Gino alzò lo sguardo e sorrise.
– Posso fare da cameriere dopo la scuola?
– Certo! – disse Nicolas. – Così imparerà a lavorare.
Anna sostenne lo sguardo di Vittorio e vide lo stesso mistero nel suoi occhi che aveva anche lei: “Che succede?”
E succedeva qualcosa di straordinario. Le persone, che un’ora prima erano uniche e separate, adesso avevano iniziato a esprimere progetti comuni.
Valerio si avvicinò a sua sorella e disse:
– Scusami, Anna.

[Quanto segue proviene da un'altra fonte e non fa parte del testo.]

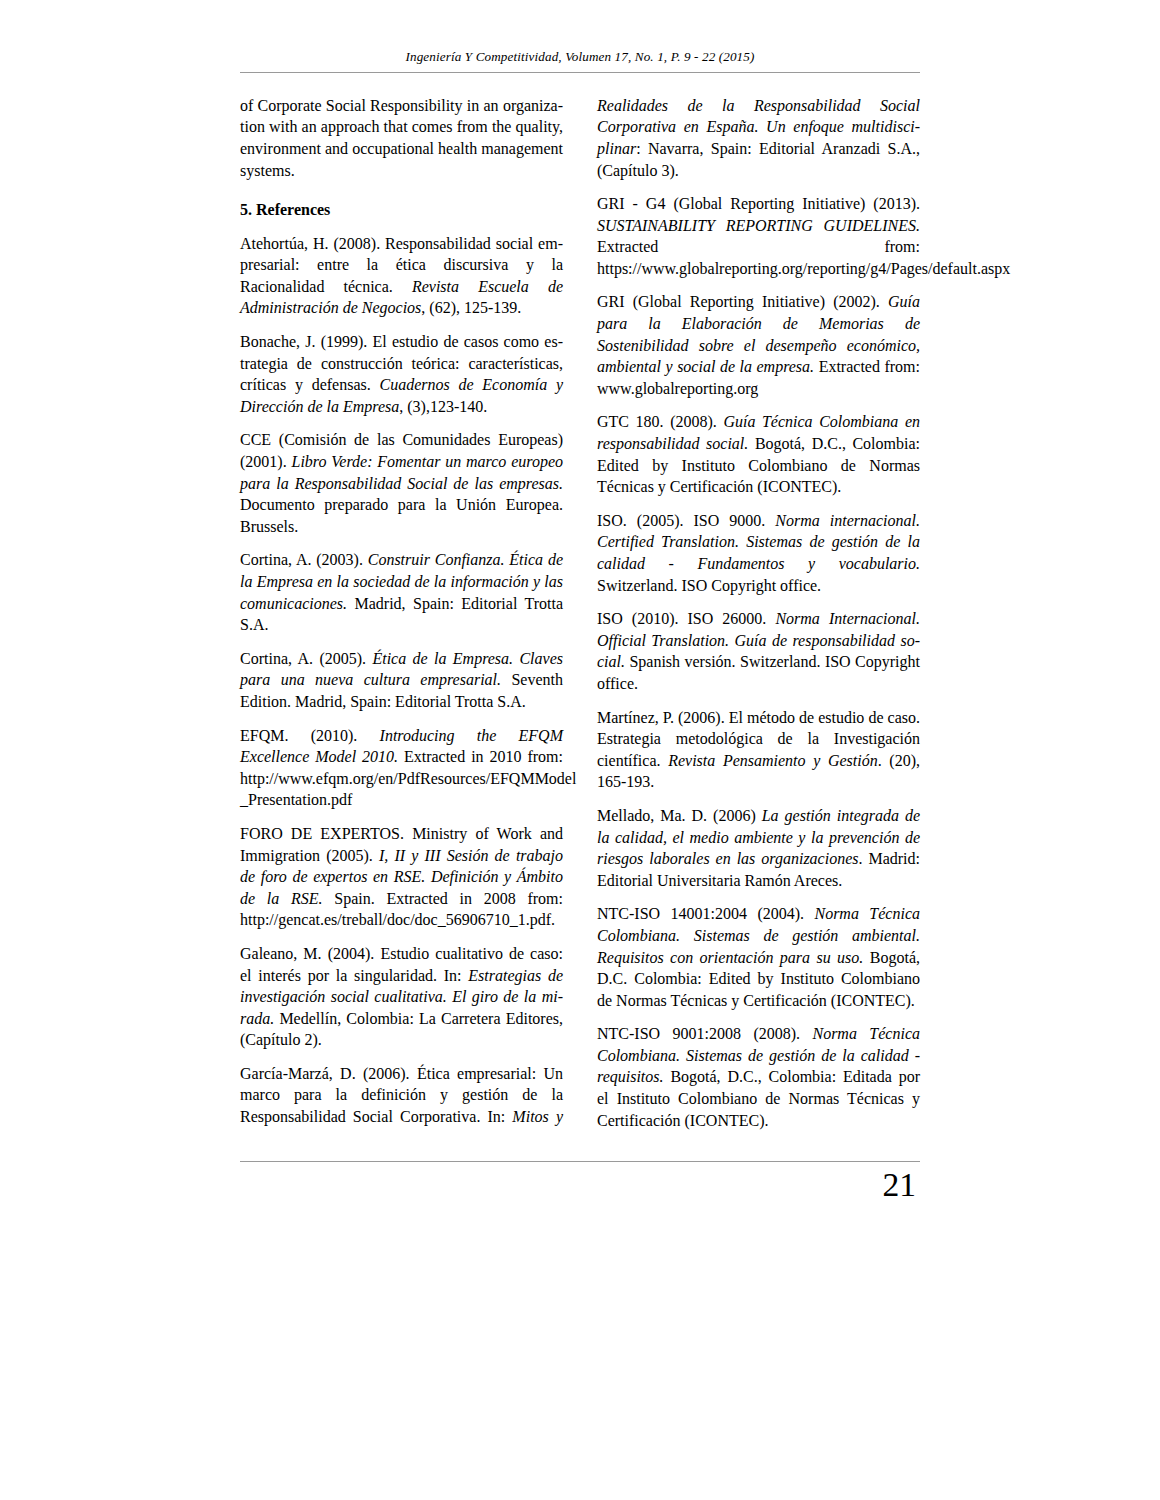Ingeniería Y Competitividad, Volumen 17, No. 1, P. 9 - 22 (2015)
of Corporate Social Responsibility in an organization with an approach that comes from the quality, environment and occupational health management systems.
5. References
Atehortúa, H. (2008). Responsabilidad social empresarial: entre la ética discursiva y la Racionalidad técnica. Revista Escuela de Administración de Negocios, (62), 125-139.
Bonache, J. (1999). El estudio de casos como estrategia de construcción teórica: características, críticas y defensas. Cuadernos de Economía y Dirección de la Empresa, (3),123-140.
CCE (Comisión de las Comunidades Europeas) (2001). Libro Verde: Fomentar un marco europeo para la Responsabilidad Social de las empresas. Documento preparado para la Unión Europea. Brussels.
Cortina, A. (2003). Construir Confianza. Ética de la Empresa en la sociedad de la información y las comunicaciones. Madrid, Spain: Editorial Trotta S.A.
Cortina, A. (2005). Ética de la Empresa. Claves para una nueva cultura empresarial. Seventh Edition. Madrid, Spain: Editorial Trotta S.A.
EFQM. (2010). Introducing the EFQM Excellence Model 2010. Extracted in 2010 from: http://www.efqm.org/en/PdfResources/EFQMModel _Presentation.pdf
FORO DE EXPERTOS. Ministry of Work and Immigration (2005). I, II y III Sesión de trabajo de foro de expertos en RSE. Definición y Ámbito de la RSE. Spain. Extracted in 2008 from: http://gencat.es/treball/doc/doc_56906710_1.pdf.
Galeano, M. (2004). Estudio cualitativo de caso: el interés por la singularidad. In: Estrategias de investigación social cualitativa. El giro de la mirada. Medellín, Colombia: La Carretera Editores, (Capítulo 2).
García-Marzá, D. (2006). Ética empresarial: Un marco para la definición y gestión de la Responsabilidad Social Corporativa. In: Mitos y Realidades de la Responsabilidad Social Corporativa en España. Un enfoque multidisciplinar: Navarra, Spain: Editorial Aranzadi S.A., (Capítulo 3).
GRI - G4 (Global Reporting Initiative) (2013). SUSTAINABILITY REPORTING GUIDELINES. Extracted from: https://www.globalreporting.org/reporting/g4/Pages/default.aspx
GRI (Global Reporting Initiative) (2002). Guía para la Elaboración de Memorias de Sostenibilidad sobre el desempeño económico, ambiental y social de la empresa. Extracted from: www.globalreporting.org
GTC 180. (2008). Guía Técnica Colombiana en responsabilidad social. Bogotá, D.C., Colombia: Edited by Instituto Colombiano de Normas Técnicas y Certificación (ICONTEC).
ISO. (2005). ISO 9000. Norma internacional. Certified Translation. Sistemas de gestión de la calidad - Fundamentos y vocabulario. Switzerland. ISO Copyright office.
ISO (2010). ISO 26000. Norma Internacional. Official Translation. Guía de responsabilidad social. Spanish versión. Switzerland. ISO Copyright office.
Martínez, P. (2006). El método de estudio de caso. Estrategia metodológica de la Investigación científica. Revista Pensamiento y Gestión. (20), 165-193.
Mellado, Ma. D. (2006) La gestión integrada de la calidad, el medio ambiente y la prevención de riesgos laborales en las organizaciones. Madrid: Editorial Universitaria Ramón Areces.
NTC-ISO 14001:2004 (2004). Norma Técnica Colombiana. Sistemas de gestión ambiental. Requisitos con orientación para su uso. Bogotá, D.C. Colombia: Edited by Instituto Colombiano de Normas Técnicas y Certificación (ICONTEC).
NTC-ISO 9001:2008 (2008). Norma Técnica Colombiana. Sistemas de gestión de la calidad - requisitos. Bogotá, D.C., Colombia: Editada por el Instituto Colombiano de Normas Técnicas y Certificación (ICONTEC).
21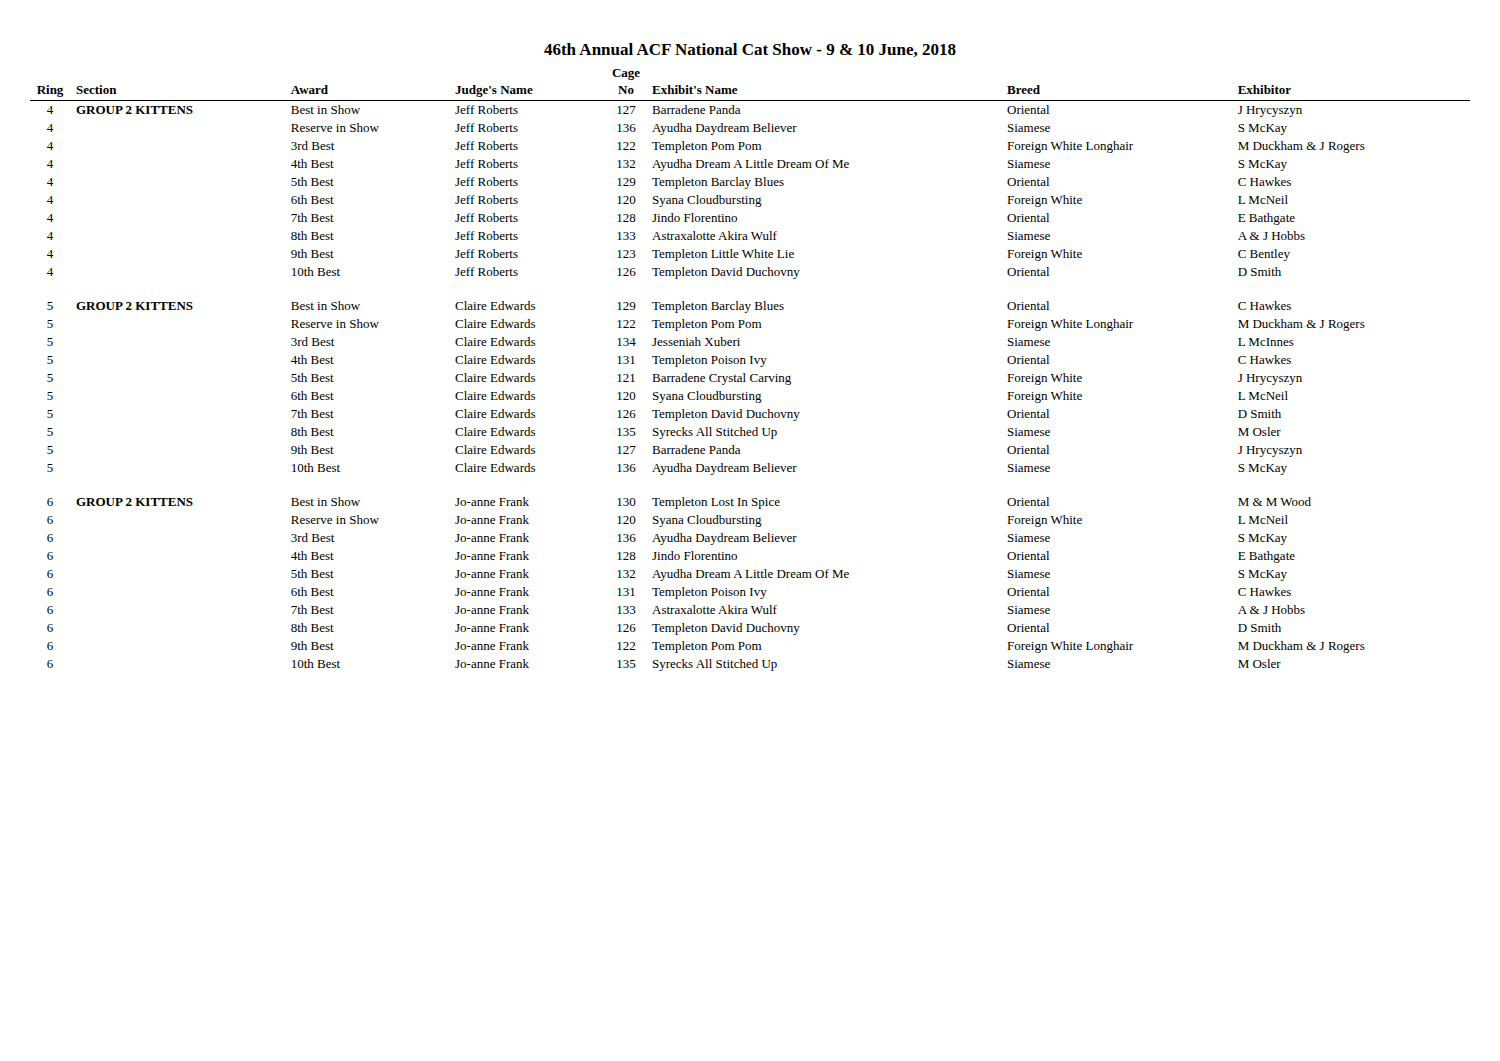46th Annual ACF National Cat Show - 9 & 10 June, 2018
| | Cage | |
| --- | --- | --- |
| Ring | Section | Award | Judge's Name | No | Exhibit's Name | Breed | Exhibitor |
| 4 | GROUP 2 KITTENS | Best in Show | Jeff Roberts | 127 | Barradene Panda | Oriental | J Hrycyszyn |
| 4 | | Reserve in Show | Jeff Roberts | 136 | Ayudha Daydream Believer | Siamese | S McKay |
| 4 | | 3rd Best | Jeff Roberts | 122 | Templeton Pom Pom | Foreign White Longhair | M Duckham & J Rogers |
| 4 | | 4th Best | Jeff Roberts | 132 | Ayudha Dream A Little Dream Of Me | Siamese | S McKay |
| 4 | | 5th Best | Jeff Roberts | 129 | Templeton Barclay Blues | Oriental | C Hawkes |
| 4 | | 6th Best | Jeff Roberts | 120 | Syana Cloudbursting | Foreign White | L McNeil |
| 4 | | 7th Best | Jeff Roberts | 128 | Jindo Florentino | Oriental | E Bathgate |
| 4 | | 8th Best | Jeff Roberts | 133 | Astraxalotte Akira Wulf | Siamese | A & J Hobbs |
| 4 | | 9th Best | Jeff Roberts | 123 | Templeton Little White Lie | Foreign White | C Bentley |
| 4 | | 10th Best | Jeff Roberts | 126 | Templeton David Duchovny | Oriental | D Smith |
| 5 | GROUP 2 KITTENS | Best in Show | Claire Edwards | 129 | Templeton Barclay Blues | Oriental | C Hawkes |
| 5 | | Reserve in Show | Claire Edwards | 122 | Templeton Pom Pom | Foreign White Longhair | M Duckham & J Rogers |
| 5 | | 3rd Best | Claire Edwards | 134 | Jesseniah Xuberi | Siamese | L McInnes |
| 5 | | 4th Best | Claire Edwards | 131 | Templeton Poison Ivy | Oriental | C Hawkes |
| 5 | | 5th Best | Claire Edwards | 121 | Barradene Crystal Carving | Foreign White | J Hrycyszyn |
| 5 | | 6th Best | Claire Edwards | 120 | Syana Cloudbursting | Foreign White | L McNeil |
| 5 | | 7th Best | Claire Edwards | 126 | Templeton David Duchovny | Oriental | D Smith |
| 5 | | 8th Best | Claire Edwards | 135 | Syrecks All Stitched Up | Siamese | M Osler |
| 5 | | 9th Best | Claire Edwards | 127 | Barradene Panda | Oriental | J Hrycyszyn |
| 5 | | 10th Best | Claire Edwards | 136 | Ayudha Daydream Believer | Siamese | S McKay |
| 6 | GROUP 2 KITTENS | Best in Show | Jo-anne Frank | 130 | Templeton Lost In Spice | Oriental | M & M Wood |
| 6 | | Reserve in Show | Jo-anne Frank | 120 | Syana Cloudbursting | Foreign White | L McNeil |
| 6 | | 3rd Best | Jo-anne Frank | 136 | Ayudha Daydream Believer | Siamese | S McKay |
| 6 | | 4th Best | Jo-anne Frank | 128 | Jindo Florentino | Oriental | E Bathgate |
| 6 | | 5th Best | Jo-anne Frank | 132 | Ayudha Dream A Little Dream Of Me | Siamese | S McKay |
| 6 | | 6th Best | Jo-anne Frank | 131 | Templeton Poison Ivy | Oriental | C Hawkes |
| 6 | | 7th Best | Jo-anne Frank | 133 | Astraxalotte Akira Wulf | Siamese | A & J Hobbs |
| 6 | | 8th Best | Jo-anne Frank | 126 | Templeton David Duchovny | Oriental | D Smith |
| 6 | | 9th Best | Jo-anne Frank | 122 | Templeton Pom Pom | Foreign White Longhair | M Duckham & J Rogers |
| 6 | | 10th Best | Jo-anne Frank | 135 | Syrecks All Stitched Up | Siamese | M Osler |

Tante parole perdute…
– L’importante è che tu sia tornato, – lo abbracciò.
Isabella vide e corse ai genitori.
– Mamma, papà, scusate, non l’ho detto in tempo. Avevo paura non me lo approvassero. Ma Luca è un brav’uomo, e Sofia mi ama.
– Siamo contenti che ti senti felice, – strinse sua madre. – Ma non sparire così a lungo, d’accordo?
Quando si separarono, era ormai mezzanotte. Si scambiarono i numeri di telefono e si incontrarono a due giorni per esaminare la stanza del bar.
– Grazie per questa fantastica serata, – disse Nicolas. – Chi mai avrebbe pensato che avrei trovato una squadra così?
Chiudendo la porta ad ultimo ospite, Anna si girò verso Vittorio.
– Vitt, sei scontento per il bar?
– Che bar, quando abbiamo visto un vero spettacolo! – rise lui. – Sai, mi sembra che abbiamo un bar geniale.
– Nostro? – si meravigliò Anna.
– Certo! L’ho sentito quando le hai promesso di creare il menu. A chi se non a uno scrittore, inventando nomi bei bei per i cibi?
Anna rise e lo abbracciò.
– È stato solo un incontro che nessuno voleva.
– Non dirmi, – sorrise Vittorio. – Mi sembra il destino l’abbia atteso.
Stavano in mezzo alla sala, tra il piatto sporco e i resti, ma entrambi sentivano che un’altra vita importante era nata. La famiglia, che da anni era frammentata, era evidentemente ritornata. E ci furono anche nuovi membri.
E lo fu grazie a un incontro che nessuno realmente attendeva.